# Pachmayr Knife - Heads Up!



## Boss Dog (Feb 8, 2013)

I heard mention of Pachmayr knives the other day. Can't remember if it was here or elsewhere. I was not awar that they marketed any knives under their name. Anyway I started poking around and found one selling on ebay. A little more looking and I ended up on Lyman's site. They're having a clearance on the hunter's knife. $9.95 each, no sheath. I watched the one (used) on ebay sell for $30+. 
The grip is made of the same rubber material they use in their gun grips and that intrigued me.

Spring Cleaning at Lyman

So when I received my 2 knives in the mail today, I was very pleased with what I saw, especially at around $12.00 each including shipping. 
During my search I read an old thread where one said that they were made by Cold Steel for Pachmayr. 
Not my pic, I'm at work now. Get'em while they last.

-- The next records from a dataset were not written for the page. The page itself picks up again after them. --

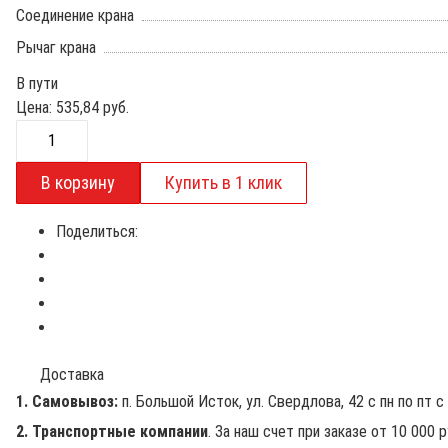
Соединение крана
Рычаг крана
В пути
Цена:
535,84
руб.
Поделиться:
Доставка
1. Самовывоз:
п. Большой Исток, ул. Свердлова, 42 с пн по пт с 
2. Транспортные компании
. За наш счет при заказе от 10 000 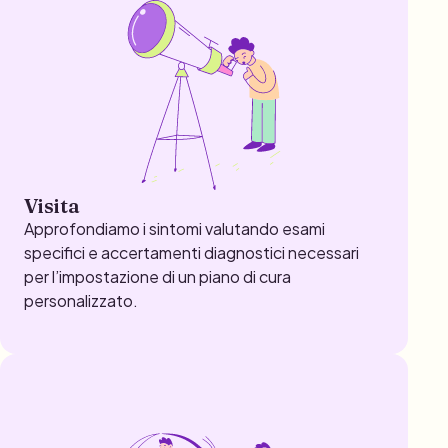
Visita
Approfondiamo i sintomi valutando esami
specifici e accertamenti diagnostici necessari
per l’impostazione di un piano di cura
personalizzato.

Edit: sorry forgot to add, the blade is stainless, about 4 inches and the grip a little longer, it feels real good in the hand. I'm not a good judge at eyeballing the thickness of the blade but, it looks good to me. I'll try to remember to take detail pics of mine tomorrow.


----------



## Boss Dog (Feb 8, 2013)

Here are some pics of mine. group is for size comparison with an USAF Pilot Survival and a SOG Seal Pup. 
There is no maker's mark or country of origin stamp. Also cannot find the metal type listed anywhere. 
I'm getting more impressed with the Pachmayr each time I fondle... erh... handle it. :armata_PDT_34:


----------